> [Rows]:
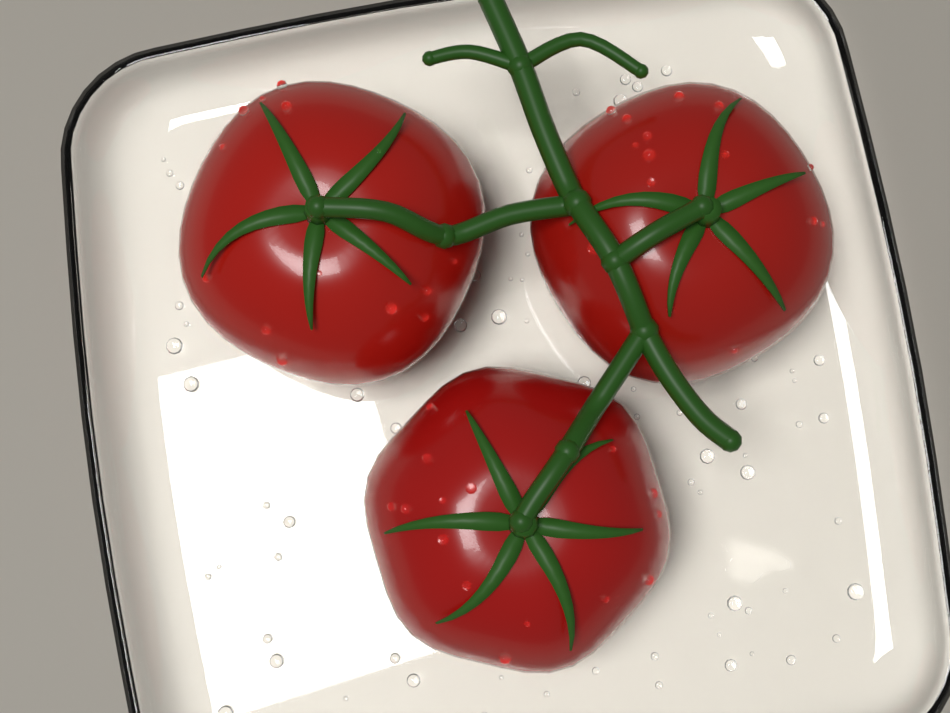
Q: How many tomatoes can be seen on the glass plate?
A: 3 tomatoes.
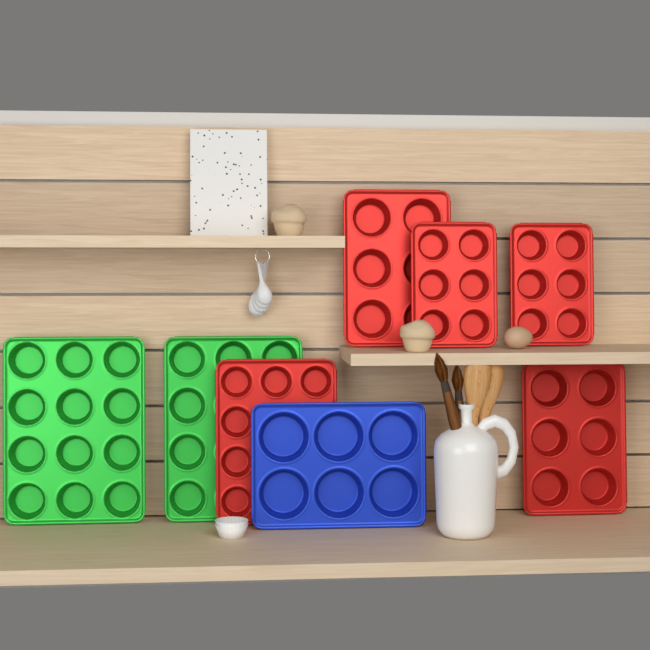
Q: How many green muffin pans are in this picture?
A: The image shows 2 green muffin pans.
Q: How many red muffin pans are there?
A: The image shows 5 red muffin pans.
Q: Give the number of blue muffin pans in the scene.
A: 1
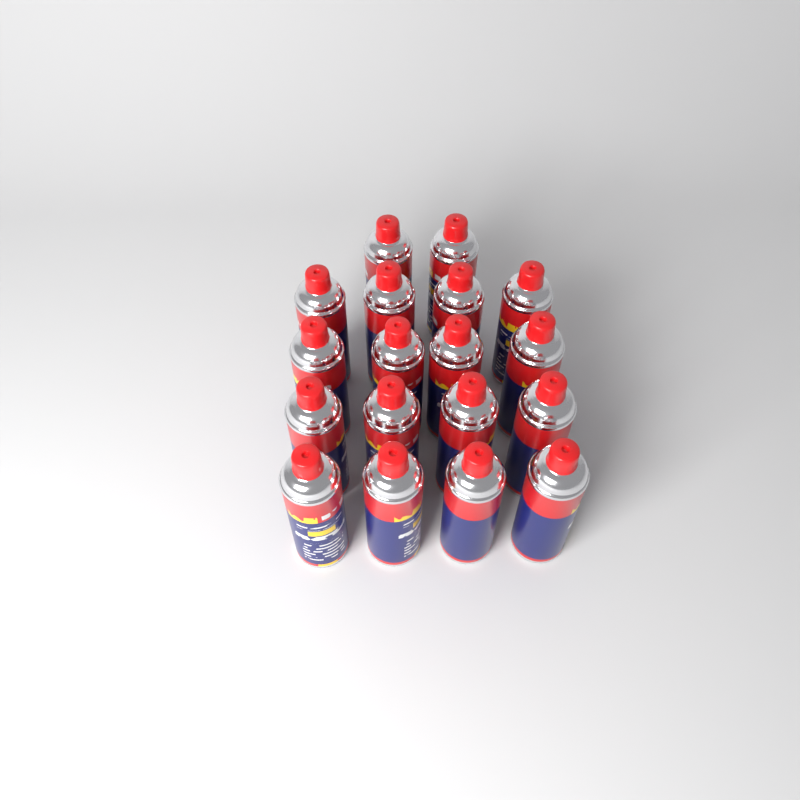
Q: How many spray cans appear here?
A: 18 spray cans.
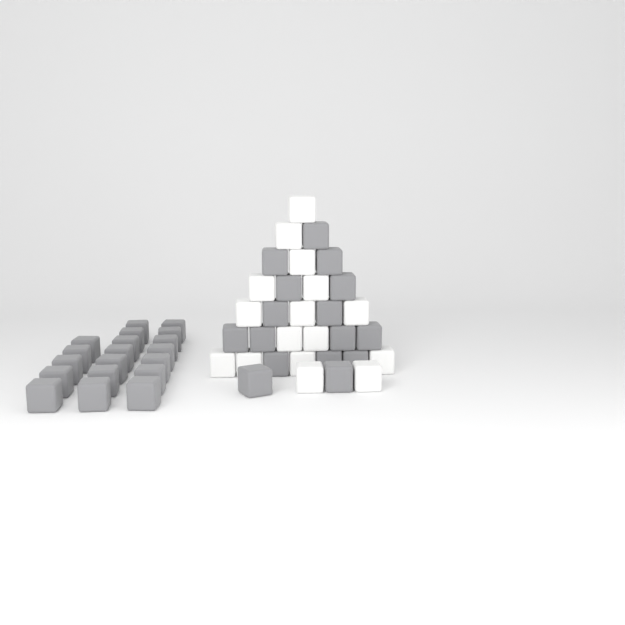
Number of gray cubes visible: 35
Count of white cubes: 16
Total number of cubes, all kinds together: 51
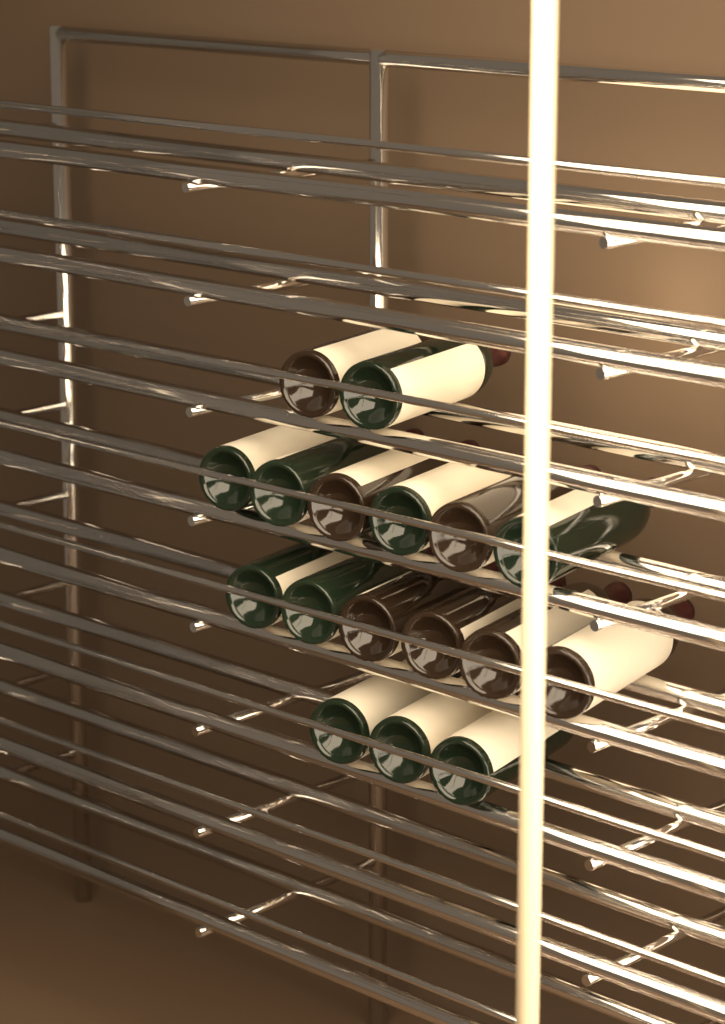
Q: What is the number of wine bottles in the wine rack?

--

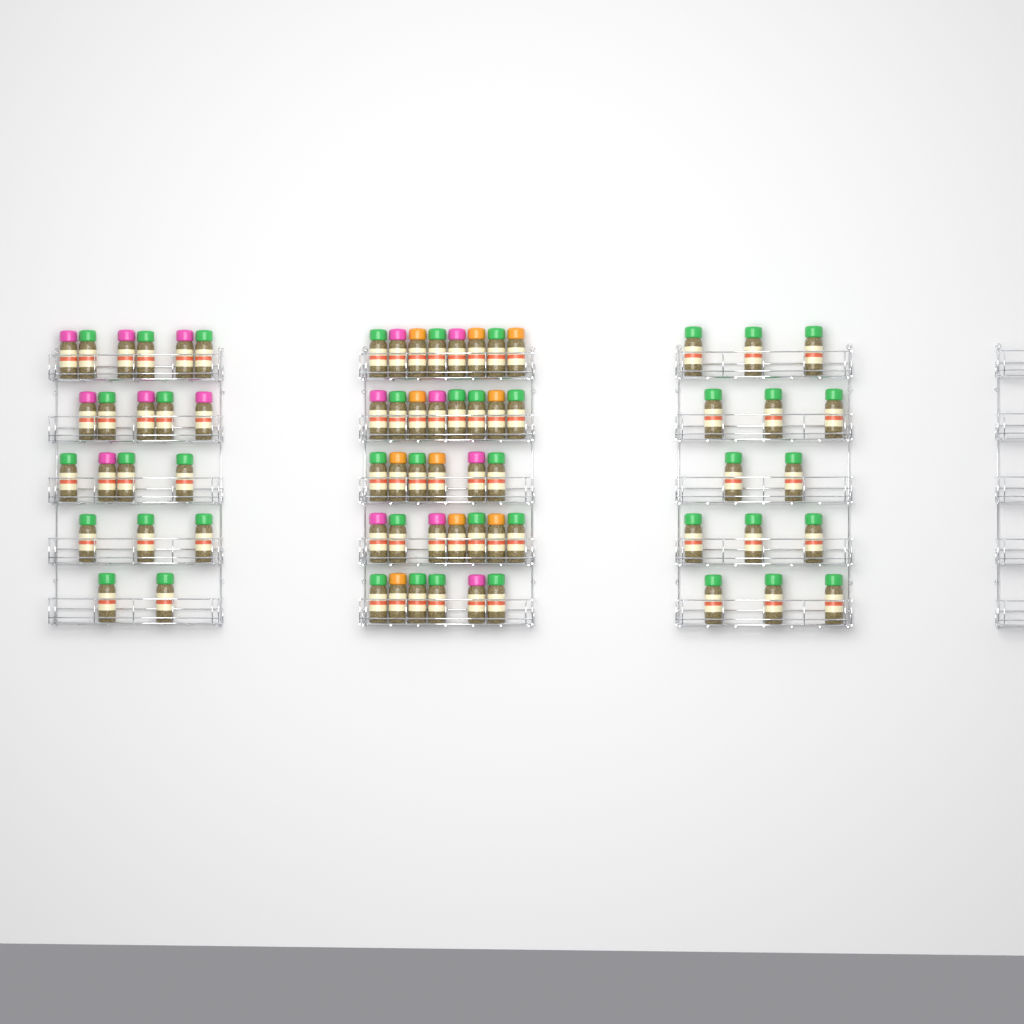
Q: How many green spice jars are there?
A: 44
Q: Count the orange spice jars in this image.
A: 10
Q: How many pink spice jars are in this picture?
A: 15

> [Instructions for the task]: Pick out every line in the rows above that contains the word "pans" and copy each one in full. Case matters.

> [Output of the exercise]:
Q: How many green muffin pans are in this picture?
A: The image shows 2 green muffin pans.
Q: How many red muffin pans are there?
A: The image shows 5 red muffin pans.
Q: Give the number of blue muffin pans in the scene.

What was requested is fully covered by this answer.